Our proposed segmentation and registration approach had similar target registration accuracy to other recently reported methods for US–CT registration. Wein et al. achieved a median TRE of 3.7 mm on cadaveric data [18], and Salehi et al. achieved a median TRE of 2.76 mm on cadaveric pelvis data when using a deep neural network to perform bone segmentation [19]. When considering only segmentation accuracy (i.e., without a corresponding registration step), random forest-based segmentation and a U-net deep neural architecture produced higher F-measures than SP or phase symmetry, with scores of 0.83 and 0.90, respectively, based on tests on 2D untracked lumbar vertebrae images reported in [33]. However, the generalizability of these learning algorithms on data collected with different imaging parameters remains to be tested. Moreover, SP segmentation runs in real-time without the need for high-performance hardware such as GPUs or multiple CPUs, unlike the learning-based methods. Similar to previous studies, we found that the integration of shadowing features in SP segmentation greatly improved noise rejection from surrounding soft tissue structures, leading to less noisy point cloud and distance map generation [24, 25]. However, our workflow simplified the shadow detection calculation, helping facilitate real-time operation on a standard CPU (approximately 150 frames/second for US volumes). Additionally, by performing a contour segmentation of the preoperative CT model, we optimized registration using the NCC similarity metric instead of more computationally expensive multimodal metrics like mutual information [35].

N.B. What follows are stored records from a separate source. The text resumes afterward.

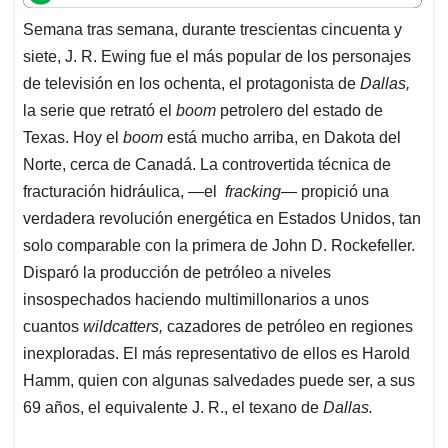
t
e
k
i
e
Semana tras semana, durante trescientas cincuenta y
s
b
e
l
a
siete, J. R. Ewing fue el más popular de los personajes
A
o
d
d
p
o
I
s
de televisión en los ochenta, el protagonista de
Dallas,
p
k
n
la serie que retrató el
boom
petrolero del estado de
Texas. Hoy el
boom
está mucho arriba, en Dakota del
Norte, cerca de Canadá. La controvertida técnica de
fracturación hidráulica, —el
fracking
— propició una
verdadera revolución energética en Estados Unidos, tan
solo comparable con la primera de John D. Rockefeller.
Disparó la producción de petróleo a niveles
insospechados haciendo multimillonarios a unos
cuantos
wildcatters,
cazadores de petróleo en regiones
inexploradas. El más representativo de ellos es Harold
Hamm, quien con algunas salvedades puede ser, a sus
69 años, el equivalente J. R., el texano de
Dallas.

It is worth noting that a proportion of the TRE may be attributed to the relatively large errors in fiducial localization, limited tracking accuracy and speed-of-sound discrepancies between the phantom’s medium and what is expected by the US system. These errors contribute to the residual FRE when US and CT volumes are aligned using fiducials, and are also reflected in the relatively high SRE and HD after fiducial-based alignment. Although our NCC pipeline accounts for deeper bone surface localization uncertainty, by assigning higher weights to superficial surfaces using the inverse distance map, we expect further improvements in accuracy if speed-of-sound calibration is integrated into the workflow, e.g., as in [19]. Furthermore, since the pelvis represents a relatively large anatomical region, a more accurate tracking system with more consistent accuracy over that region may help further drive down the registration error.

Our future work will focus on validating our approaches on clinical ex vivo and in vivo data, as our investigation provided promising results in the presence of human soft tissue structures such as muscle, fat, vessels and nerves. We also plan to integrate speed-of-sound calibration. Finally, it is important to test the feasibility of applying our methods to more complex cases of displaced pelvic fractures.